# Google Black



## Gigacore (May 29, 2007)

Well this is not actually a official Google Black... this is created _Jabago_ to save your 750 Watts/year and as well as ur eyes... Check it out

Jabago.com provides you with a black Google search page to reduce eye strain and save energy while conducting Google searches. This search engine is 100% Google, it's just black. All searches from this portal will take you directly to google.com with a black background and light text.

*www.jabago.com*


----------



## MysticDews (May 29, 2007)

*www.thinkdigit.com/forum/showthread.php?t=54800


----------



## Gigacore (May 29, 2007)

MysticDews said:
			
		

> *www.thinkdigit.com/forum/showthread.php?t=54800



Thats different... i know it...


----------



## pannaguma (May 29, 2007)

maybe google themselves shld offer it as an alternative.


----------



## fun2sh (May 29, 2007)

how  exactly will it save power


----------



## zyberboy (May 29, 2007)

whenever i go to net i  always get  black google , the digit forum is also black to me . (grease monkey)


----------



## pannaguma (May 29, 2007)

^^^ ?????? plz explain

ok googled it and downloaded the firefox ext, but how do u configure pages to show black backgrounds??


----------



## zyberboy (May 29, 2007)

^due to eye strain i am using a grease monkey script with firefox to automatically change the color of google.


----------



## fun2sh (May 29, 2007)

how  exactly will it save power


----------



## zyberboy (May 29, 2007)

For monitor it consumes less energy when displaying dark colors,and least energy wen it is black.For displaying white it uses maximum energy..think abt lights , white = light
Turn off  light in ur room when google is in ur monitor. compare dis with a black colored page.


----------



## pannaguma (May 29, 2007)

@cyberboy - tell me how to configure the scripts???


----------



## zyberboy (May 29, 2007)

First install grease monkey frn here and restart FF
*addons.mozilla.org/en-US/firefox/addon/748

Then install this script frm
*userscripts.org/scripts/show/6205

The default color change is frm white to grey,u can choose ur required color by editing the script(for eg to black).
once it is installed , go to   tools>GreaseMonkey>ManageUserScript,now u can see ur installed script on the left that is "FFFFFF to EBEBEB" select this and click edit,for the first time it will ask for text editor(select ur notepad).

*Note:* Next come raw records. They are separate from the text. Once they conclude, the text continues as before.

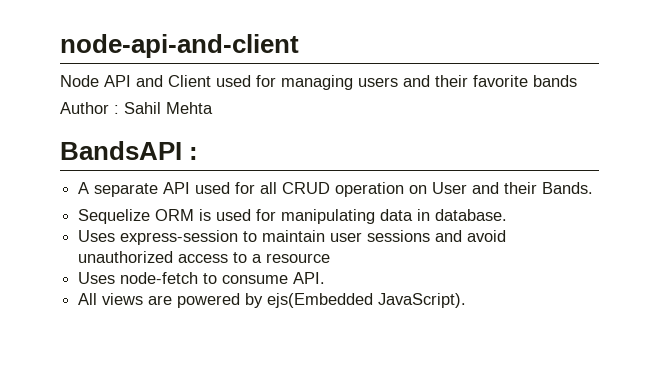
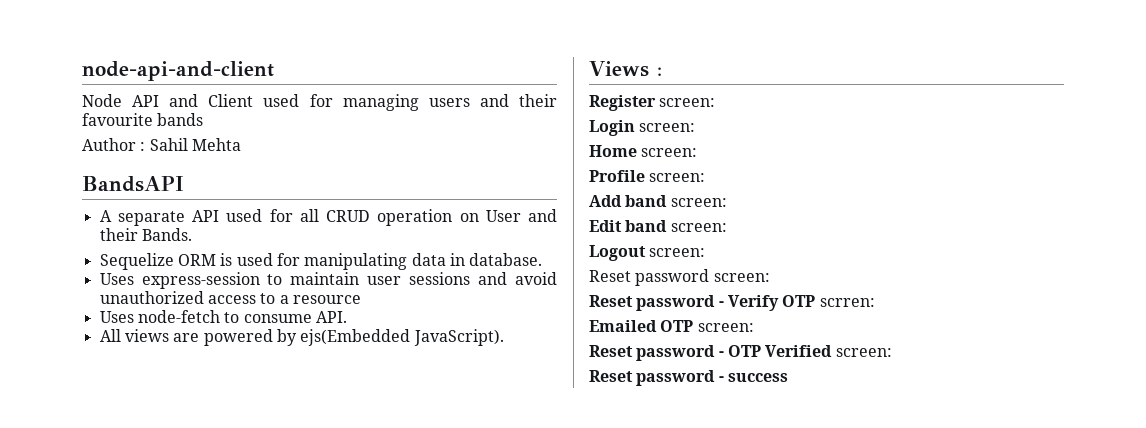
[473,75,528,87] favorite -> [82,113,153,126] favourite
[189,147,199,160] : -> (184, 184) none
(467, 300) none -> [589,61,662,77] [589,95,716,111] [589,120,696,136] [589,145,698,157] [589,170,706,182] [589,195,727,207] [589,220,727,232] [589,245,706,261] [589,269,770,286] [589,295,875,311] [589,320,754,332] [589,345,892,361] [589,370,788,386] // Views : // Register screen: // Login screen: // Home screen: // Profile screen: // Add band screen: // Edit band screen: // Logout screen: // Reset password screen: // Reset password - Verify OTP scrren: // Emailed OTP screen: // Reset password - OTP Verified screen: // Reset password - success

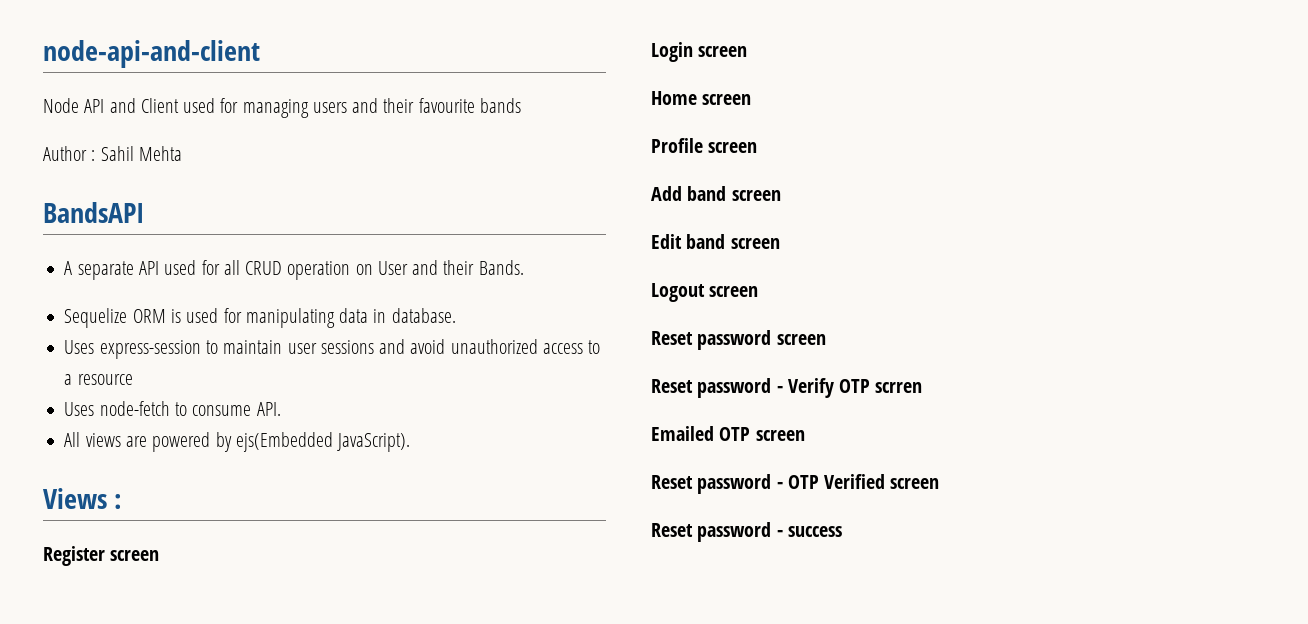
[659,98,716,107] screen: -> [110,550,160,561] screen
[639,123,696,132] screen: -> [698,46,748,57] screen
[641,148,698,157] screen: -> [702,94,752,105] screen
[649,173,706,182] screen: -> [708,142,758,153] screen
[670,198,727,207] screen: -> [731,190,781,201] screen
[670,223,727,232] screen: -> [730,238,780,249] screen
[649,248,706,257] [589,269,770,286] screen: // Reset password screen: -> [709,286,759,297] [651,330,826,350] screen // Reset password screen
[819,298,875,307] scrren: -> [875,382,923,393] scrren
[697,323,754,332] screen: -> [755,430,805,441] screen
[835,348,892,357] screen: -> [890,478,940,489] screen

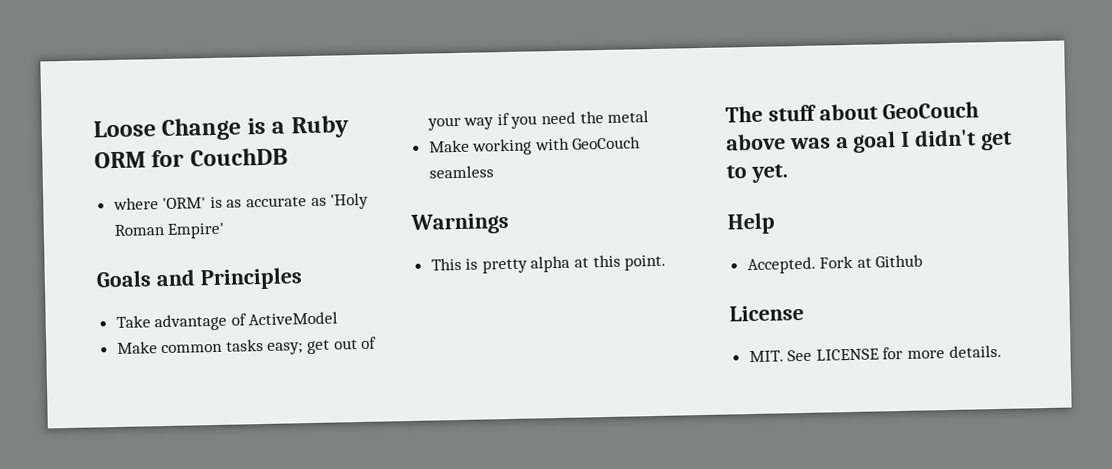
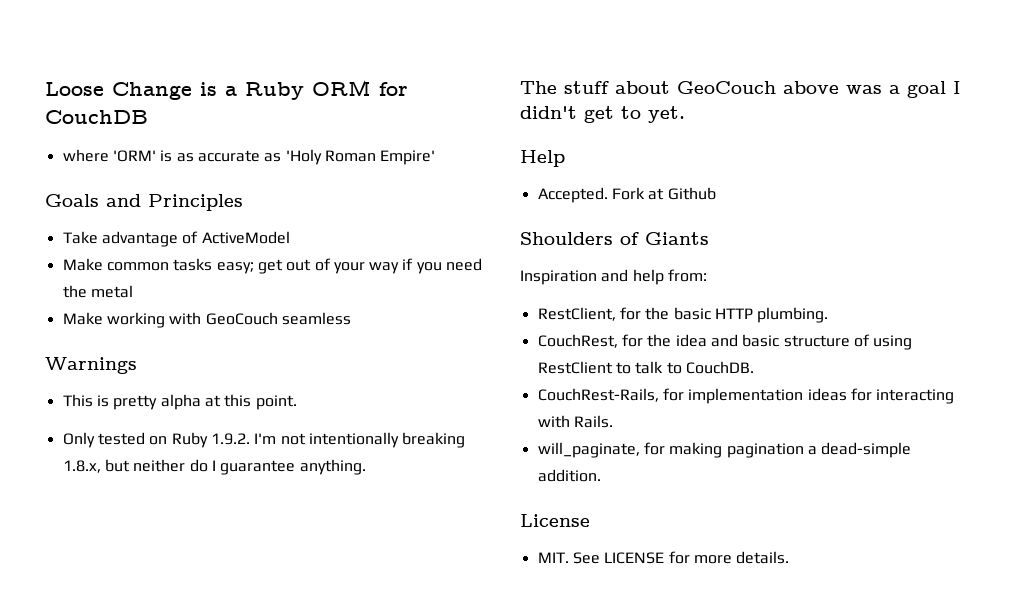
(667, 262) none -> [62,432,466,448] [62,459,366,475] // Only tested on Ruby 1.9.2. I'm not intentionally breaking 1.8.x, but neither do I guarantee anything.
(924, 261) none -> [520,232,709,245] [520,269,707,285] [537,307,829,323] [537,334,913,350] [537,361,754,374] [537,388,955,404] [537,415,613,428] [537,442,912,458] [537,469,601,482] // Shoulders of Giants // Inspiration and help from: // RestClient, for the basic HTTP plumbing. // CouchRest, for the idea and basic structure of using RestClient to talk to CouchDB. // CouchRest-Rails, for implementation ideas for interacting with Rails. // will_paginate, for making pagination a dead-simple addition.

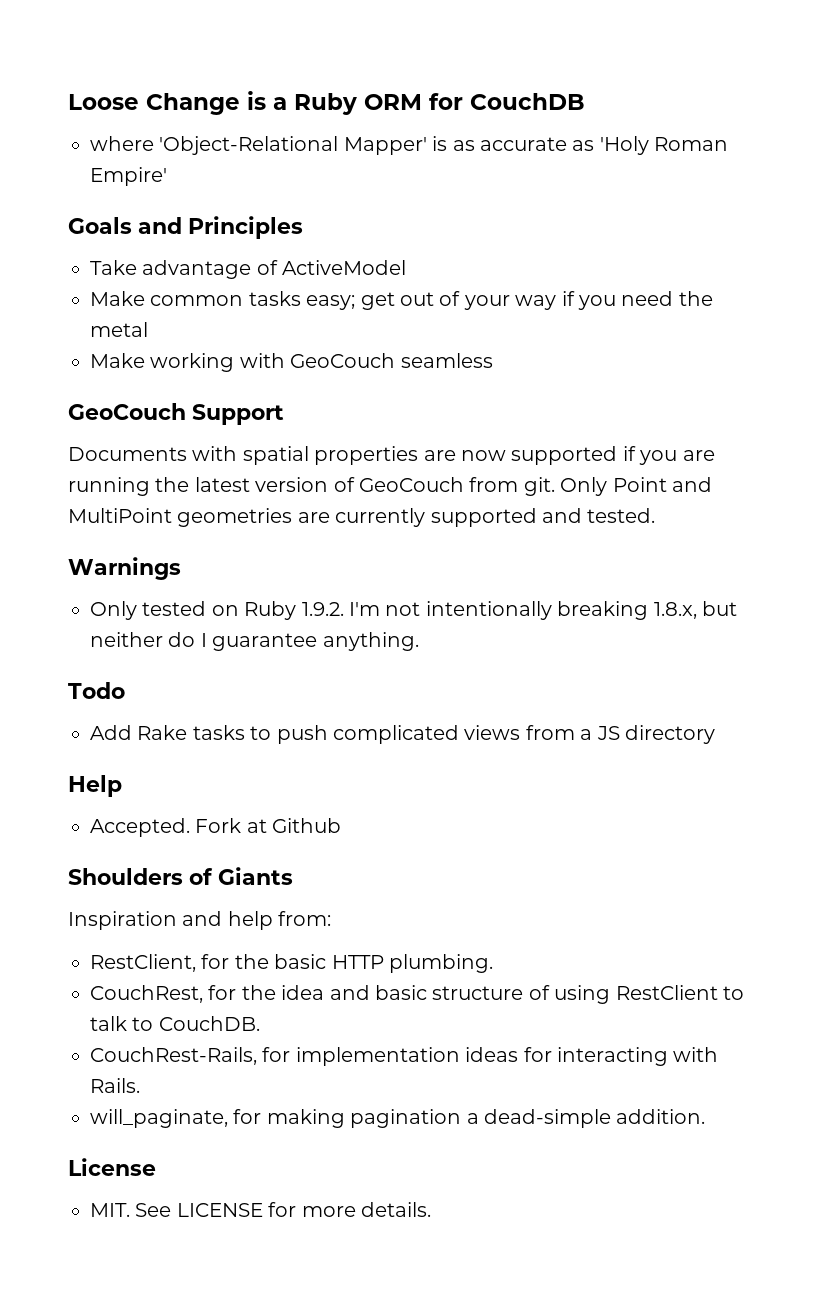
[112,150,156,162] 'ORM' -> [159,136,427,155] 'Object-Relational Mapper'
[45,357,137,374] [62,394,297,410] Warnings // This is pretty alpha at this point. -> [68,403,284,425] [68,446,715,465] [68,477,712,496] [68,508,656,527] [68,557,181,580] GeoCouch Support // Documents with spatial properties are now supported if you are running the latest version of GeoCouch from git. Only Point and MultiPoint geometries are currently supported and tested. // Warnings
[520,81,961,98] [520,106,685,123] The stuff about GeoCouch above was a goal I didn't get to yet. -> [68,682,125,699] [90,725,715,744] Todo // Add Rake tasks to push complicated views from a JS directory

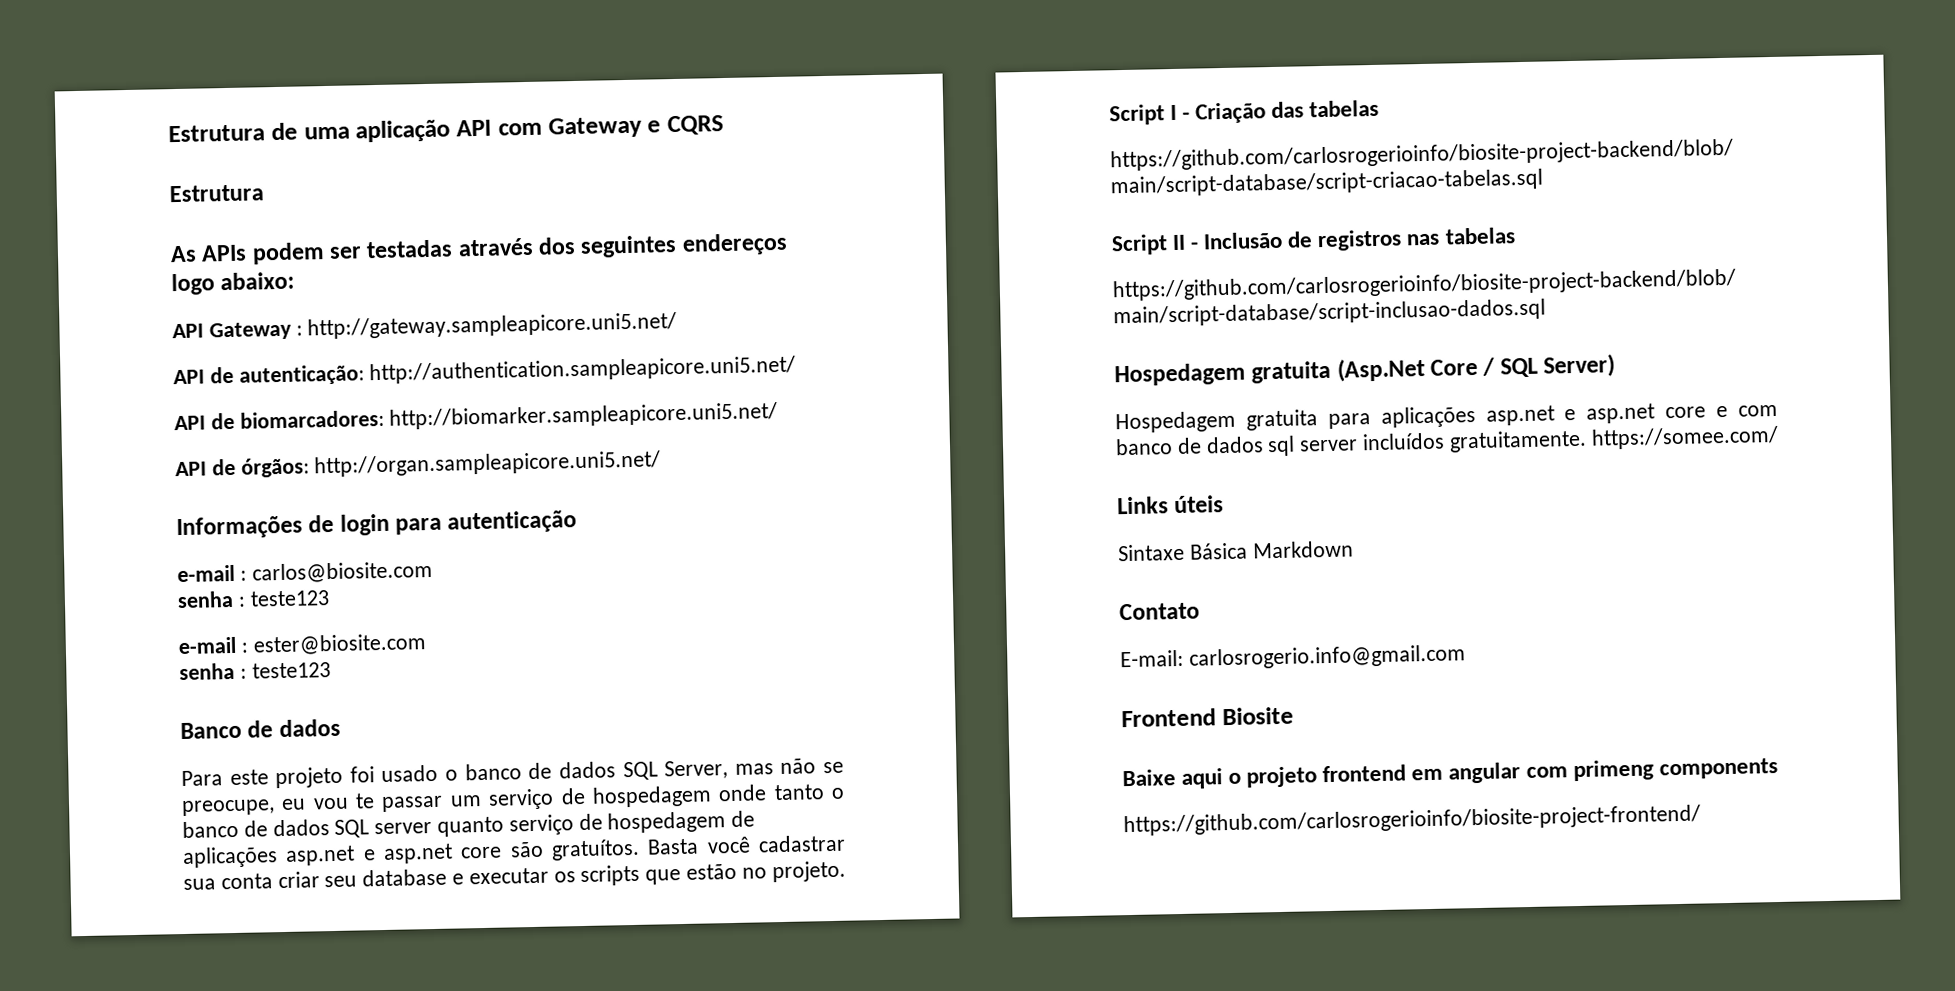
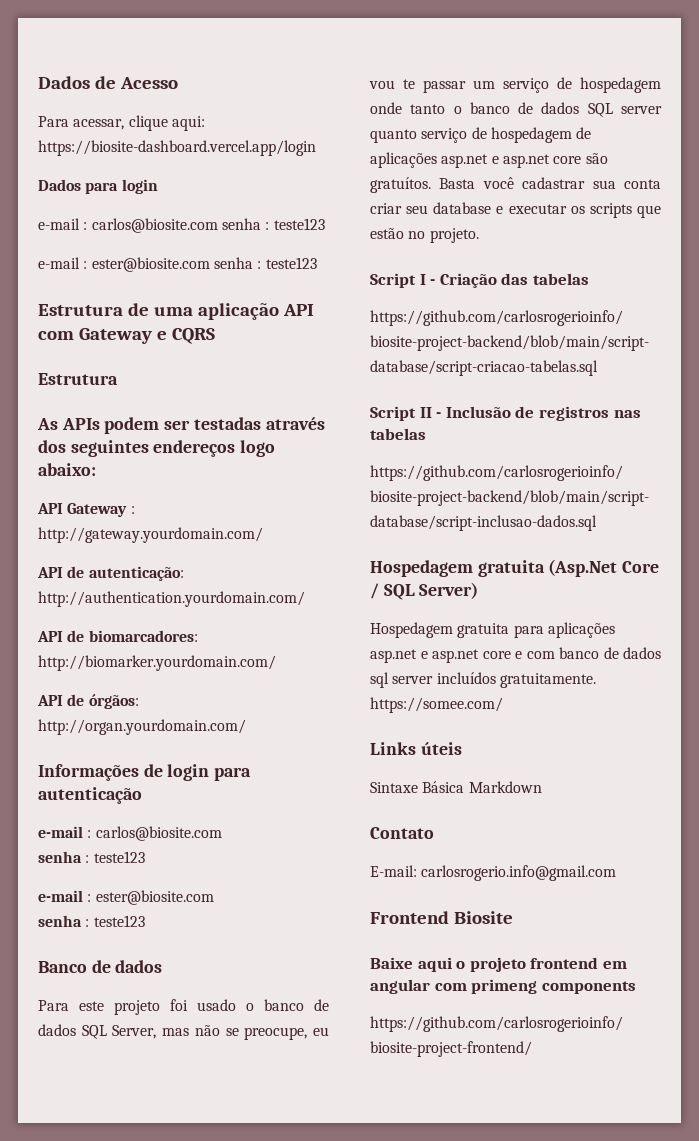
(168, 133) none -> [38,76,178,89] [38,115,205,131] [38,140,316,156] [38,179,158,194] [38,218,325,233] [38,257,317,272] Dados de Acesso // Para acessar, clique aqui: https://biosite-dashboard.vercel.app/login // Dados para login // e-mail : carlos@biosite.com senha : teste123 // e-mail : ester@biosite.com senha : teste123 //
[307,311,678,340] http://gateway.sampleapicore.uni5.net/ -> [38,527,263,543] http://gateway.yourdomain.com/
[369,355,797,385] http://authentication.sampleapicore.uni5.net/ -> [38,591,305,607] http://authentication.yourdomain.com/
[389,401,779,430] http://biomarker.sampleapicore.uni5.net/ -> [38,655,276,671] http://biomarker.yourdomain.com/
[314,450,662,478] http://organ.sampleapicore.uni5.net/ -> [38,719,246,735] http://organ.yourdomain.com/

in the last line u can see the color in hex code

everything_.style.backgroundColor = "#EBEBEB";      <------ this one    #EBEBEB    it is gray

u can change this to black or anything u want by replacing #EBEBEB with hex code of other colores, changing to  000000 will result in black colored google. 
 refer here for other colors hex code  in this chart *www.dave-stephens.com/computers/colors.htm

This script will change white colored webpages to black,u can also change sites with other colors(having high contrast blue) to black  but for this u will need to duplicate "else if"  statement  in the script._


----------



## pannaguma (May 30, 2007)

^^ thanks. i really appreciate ur help. may be u should post it as a seperate tutorial in the tutorial section.


----------



## praka123 (May 30, 2007)

@cyberboy_kerala: thx for the explanation


----------



## mobilegeek (May 30, 2007)

thx for that .. but using that only the background goes black
..
we cant read the text .. 

Please give us a User Script that makes the internet surfing better,
 i.e. all the colors re edited according to black background.

Regards


----------



## pannaguma (May 30, 2007)

^^ i dont think such a thing is available. just edit the script as mentioned for the other colors you want to swap. knowledge of c or c++ will be helpful for creating more statements.


----------



## zyberboy (May 30, 2007)

@mobilegeek
i have given the detailed procedure in tutorial section
*www.thinkdigit.com/forum/showthread.php?t=59098


----------



## mobilegeek (Jun 3, 2007)

^thanx  ... i missed that


----------



## Gigacore (Jun 3, 2007)

@ mobilegeek.... are u a member of Wattpad?


----------